• [WORK TASK] List every person named in the excerpt about Canadian and British cooperation on science in Africa.

• [EXCERPT TO READ]

◆ ◆ ◆

The commitment was made today (31 January) at meeting in London organised jointly by the two countries to discuss was of building science and technology capacity with African partners.

Hilary Benn, UK minister for international development, told the meeting that Canada and the UK could achieve more by working together than by going it alone. He acknowledged that international donors had in the past not always “acted in harmony”, which had left developing countries “overwhelmed by a sea of unfocused goodwill”.

Benn’s words were echoed by Arthur Carty, science advisor to Canada‘s Prime Minister Paul Martin. Carty said that by working together, Canada and the UK had the potential to catalyse international action to improve lives in Africa. But he also warned that “we will fail unless we pay attention to the needs of Africans”.

Carty told the meeting that Canada wanted “Africa to take its full place as a player in the science and technology community”.

Canada, he said, would play its part by allocating five per cent of the country’s research spending on international development research. He said that he hoped other countries would also adopt similar targets.

◆ ◆ ◆

• [PROVIDED INFORMATION]

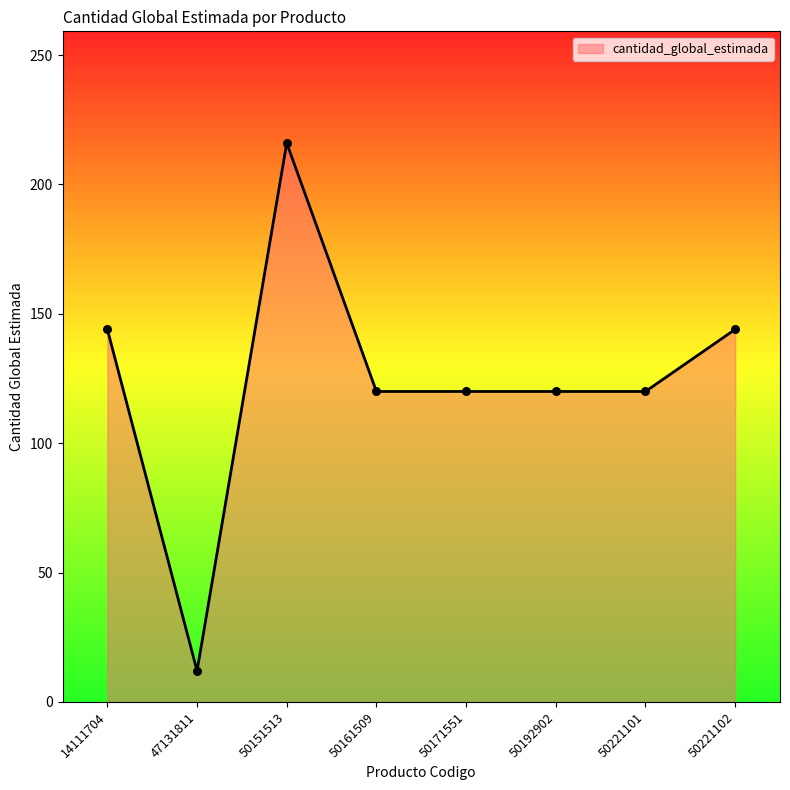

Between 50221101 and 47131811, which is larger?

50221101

◆ ◆ ◆

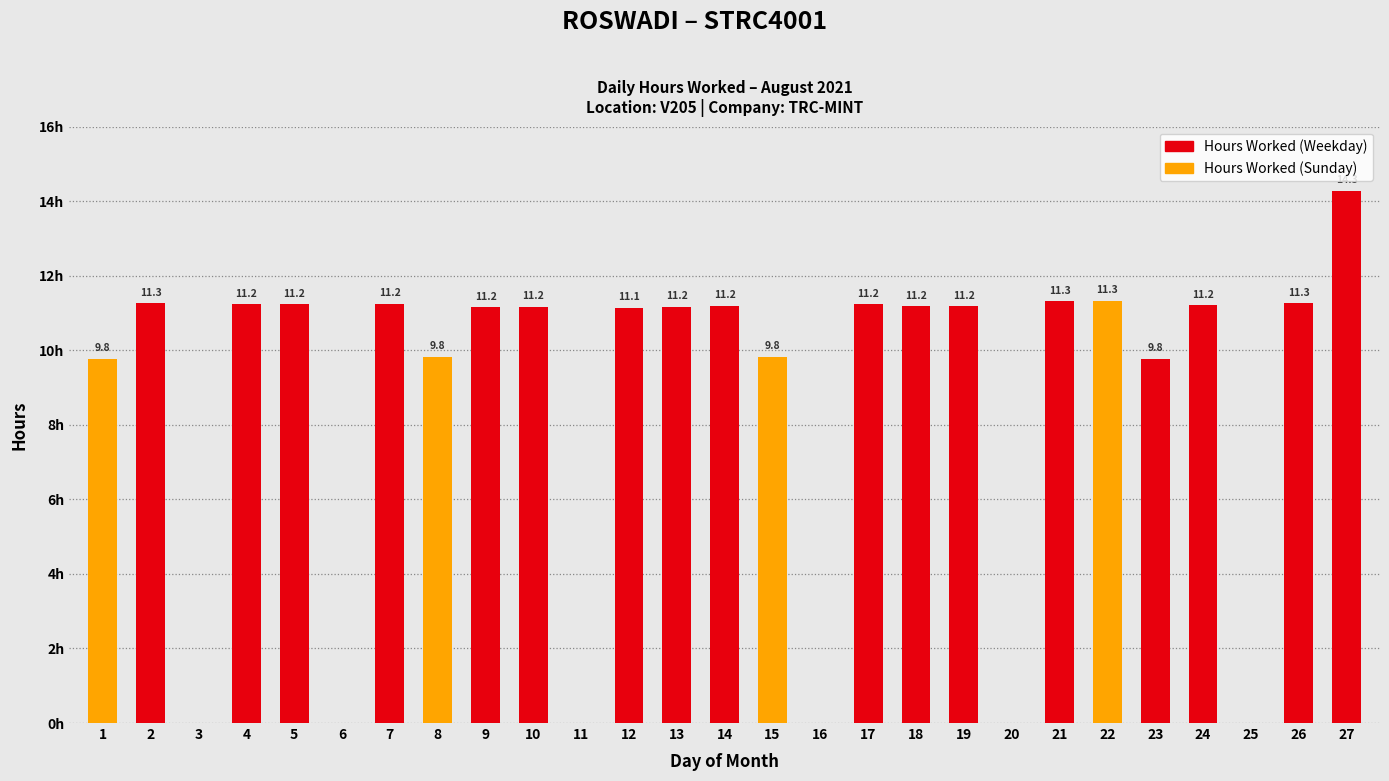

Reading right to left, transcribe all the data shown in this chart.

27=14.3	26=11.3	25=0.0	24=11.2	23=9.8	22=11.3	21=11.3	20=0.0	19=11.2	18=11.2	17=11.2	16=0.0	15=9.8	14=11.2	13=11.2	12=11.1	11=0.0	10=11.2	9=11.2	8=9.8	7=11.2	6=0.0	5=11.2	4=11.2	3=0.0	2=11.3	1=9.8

◆ ◆ ◆

• [SOLUTION] Hilary Benn, Arthur Carty, Paul Martin